== Work required ==
For every line in the records that has the word "middle", make a copy.

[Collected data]

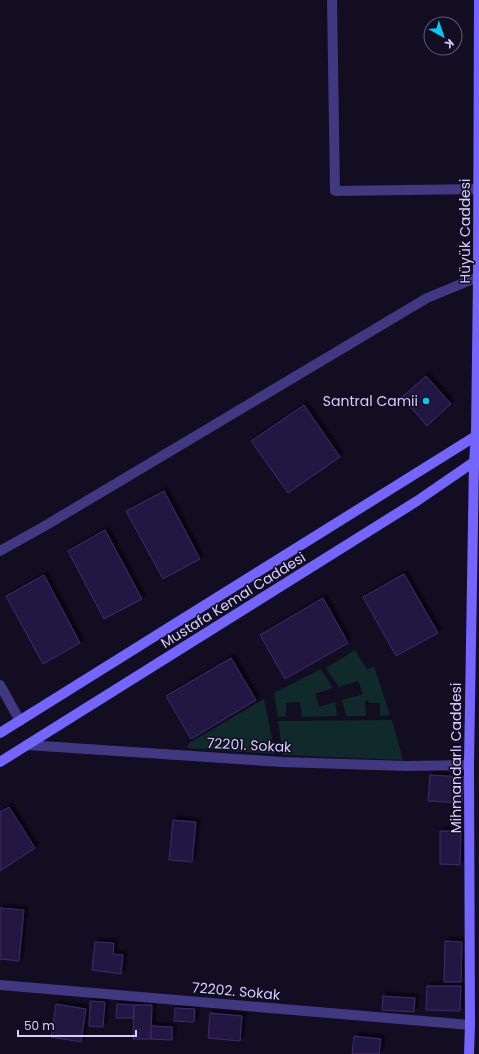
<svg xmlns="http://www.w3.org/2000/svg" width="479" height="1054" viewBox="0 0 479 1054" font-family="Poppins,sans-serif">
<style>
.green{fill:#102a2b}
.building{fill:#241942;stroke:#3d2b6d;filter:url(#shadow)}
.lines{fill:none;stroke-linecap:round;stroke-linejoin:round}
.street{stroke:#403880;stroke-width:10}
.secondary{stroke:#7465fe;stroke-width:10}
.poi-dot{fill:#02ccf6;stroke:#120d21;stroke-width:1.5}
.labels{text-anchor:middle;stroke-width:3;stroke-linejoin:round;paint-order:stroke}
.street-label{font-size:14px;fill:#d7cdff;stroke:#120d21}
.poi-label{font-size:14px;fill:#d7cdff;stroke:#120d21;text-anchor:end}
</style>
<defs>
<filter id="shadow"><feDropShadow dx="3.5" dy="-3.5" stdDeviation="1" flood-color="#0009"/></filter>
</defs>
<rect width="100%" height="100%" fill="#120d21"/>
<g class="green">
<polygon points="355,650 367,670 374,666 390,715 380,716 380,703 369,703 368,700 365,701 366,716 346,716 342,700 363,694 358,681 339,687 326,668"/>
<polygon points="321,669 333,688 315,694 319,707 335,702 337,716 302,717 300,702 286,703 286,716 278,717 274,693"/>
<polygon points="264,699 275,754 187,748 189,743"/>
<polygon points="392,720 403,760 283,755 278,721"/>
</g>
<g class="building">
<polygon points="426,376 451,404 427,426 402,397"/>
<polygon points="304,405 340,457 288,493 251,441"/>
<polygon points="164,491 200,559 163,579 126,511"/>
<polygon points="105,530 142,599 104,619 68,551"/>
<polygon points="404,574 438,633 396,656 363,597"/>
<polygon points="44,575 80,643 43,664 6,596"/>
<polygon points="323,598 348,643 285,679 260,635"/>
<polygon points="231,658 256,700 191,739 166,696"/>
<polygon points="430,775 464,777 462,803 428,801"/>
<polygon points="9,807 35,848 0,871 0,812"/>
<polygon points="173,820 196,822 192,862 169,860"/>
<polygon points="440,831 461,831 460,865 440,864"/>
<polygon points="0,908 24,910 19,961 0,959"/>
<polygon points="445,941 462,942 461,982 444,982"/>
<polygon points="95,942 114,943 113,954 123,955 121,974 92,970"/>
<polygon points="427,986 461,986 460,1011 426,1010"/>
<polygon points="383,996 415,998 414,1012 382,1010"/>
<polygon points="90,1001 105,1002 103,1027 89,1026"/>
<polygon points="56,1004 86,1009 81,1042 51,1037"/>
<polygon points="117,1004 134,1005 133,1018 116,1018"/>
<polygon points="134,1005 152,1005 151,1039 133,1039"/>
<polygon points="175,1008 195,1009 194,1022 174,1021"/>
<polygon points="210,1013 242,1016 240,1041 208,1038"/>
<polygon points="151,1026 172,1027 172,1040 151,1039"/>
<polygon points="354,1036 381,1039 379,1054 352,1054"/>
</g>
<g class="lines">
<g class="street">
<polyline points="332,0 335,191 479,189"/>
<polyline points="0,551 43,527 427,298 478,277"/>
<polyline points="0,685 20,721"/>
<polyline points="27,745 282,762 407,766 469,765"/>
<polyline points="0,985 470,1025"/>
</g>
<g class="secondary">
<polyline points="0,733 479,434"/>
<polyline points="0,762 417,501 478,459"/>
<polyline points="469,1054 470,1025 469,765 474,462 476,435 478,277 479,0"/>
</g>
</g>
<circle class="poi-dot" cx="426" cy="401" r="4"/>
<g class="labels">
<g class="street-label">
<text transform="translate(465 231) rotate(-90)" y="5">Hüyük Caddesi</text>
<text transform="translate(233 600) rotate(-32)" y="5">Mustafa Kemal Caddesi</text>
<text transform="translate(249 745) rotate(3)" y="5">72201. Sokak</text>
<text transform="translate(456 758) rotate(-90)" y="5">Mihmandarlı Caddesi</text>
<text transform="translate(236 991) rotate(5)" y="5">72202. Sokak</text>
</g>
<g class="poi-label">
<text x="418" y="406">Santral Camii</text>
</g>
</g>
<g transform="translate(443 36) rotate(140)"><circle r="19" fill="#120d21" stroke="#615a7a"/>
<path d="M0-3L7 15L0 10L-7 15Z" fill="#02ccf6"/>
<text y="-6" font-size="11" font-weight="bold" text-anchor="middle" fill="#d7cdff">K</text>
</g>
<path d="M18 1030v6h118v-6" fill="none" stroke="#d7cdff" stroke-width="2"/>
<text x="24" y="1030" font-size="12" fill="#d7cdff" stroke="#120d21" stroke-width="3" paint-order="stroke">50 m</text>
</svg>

== Answer to the exercise ==
.labels{text-anchor:middle;stroke-width:3;stroke-linejoin:round;paint-order:stroke}
<text y="-6" font-size="11" font-weight="bold" text-anchor="middle" fill="#d7cdff">K</text>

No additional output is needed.